§ Source data
───

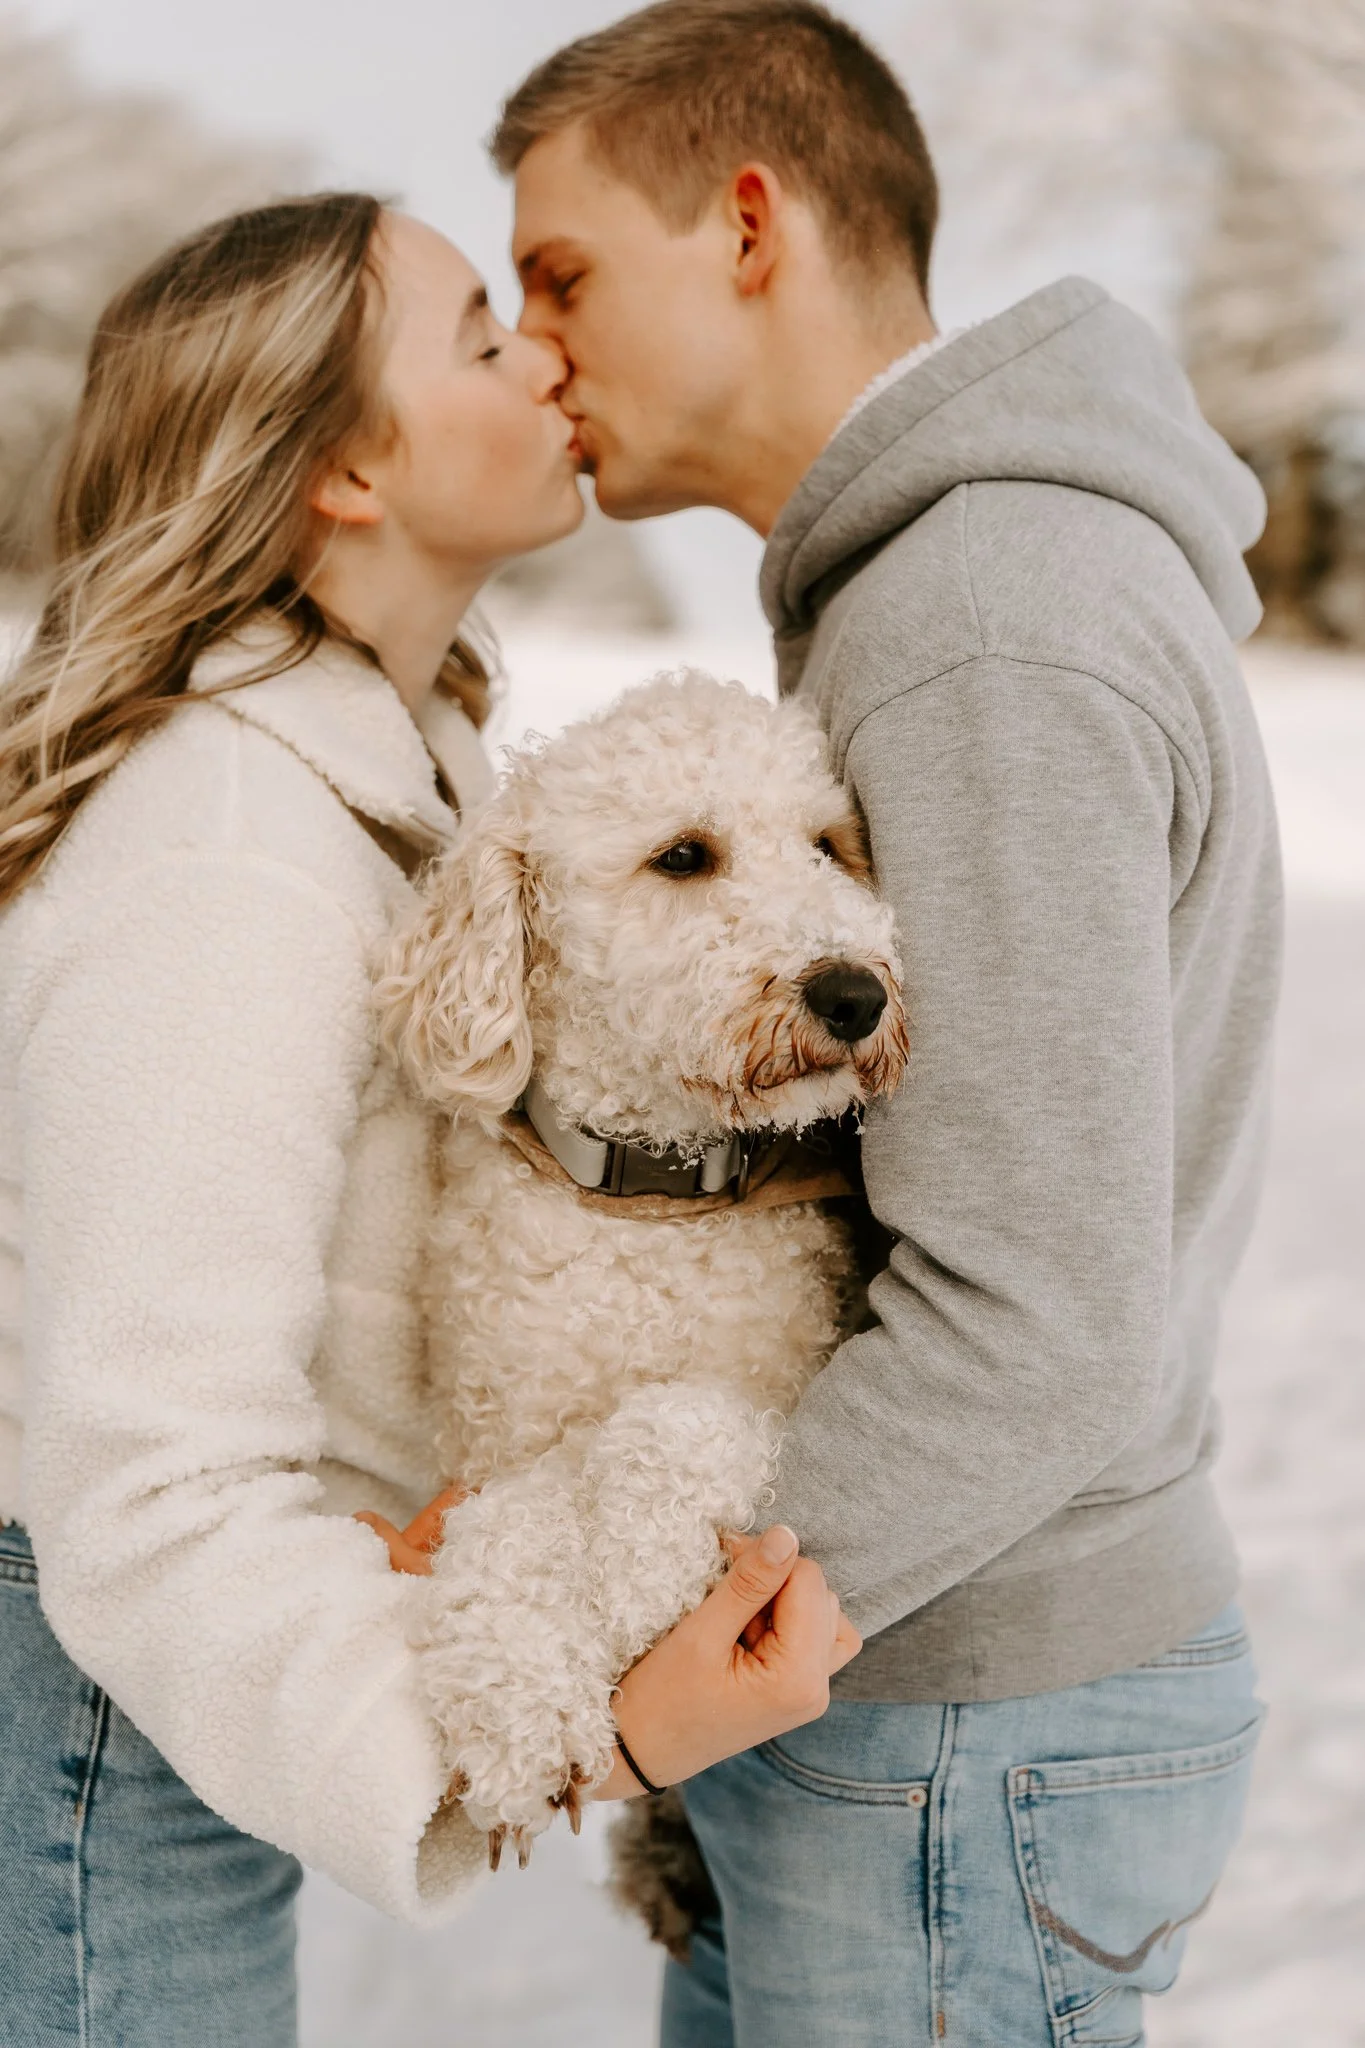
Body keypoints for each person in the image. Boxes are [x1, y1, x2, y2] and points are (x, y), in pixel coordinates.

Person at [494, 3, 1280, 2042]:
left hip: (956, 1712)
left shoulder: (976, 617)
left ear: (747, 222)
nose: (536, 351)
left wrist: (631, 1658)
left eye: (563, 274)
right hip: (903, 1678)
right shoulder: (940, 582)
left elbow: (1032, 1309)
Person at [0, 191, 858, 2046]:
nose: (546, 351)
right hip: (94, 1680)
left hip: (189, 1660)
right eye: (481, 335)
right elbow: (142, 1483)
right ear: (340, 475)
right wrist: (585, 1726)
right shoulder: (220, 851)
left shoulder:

───

§ Exercise prompt
Show each line in the data where the string "right" appears.

§ Solution below
right hip: (903, 1678)
right shoulder: (940, 582)
right hip: (94, 1680)
right eye: (481, 335)
right elbow: (142, 1483)
right ear: (340, 475)
right wrist: (585, 1726)
right shoulder: (220, 851)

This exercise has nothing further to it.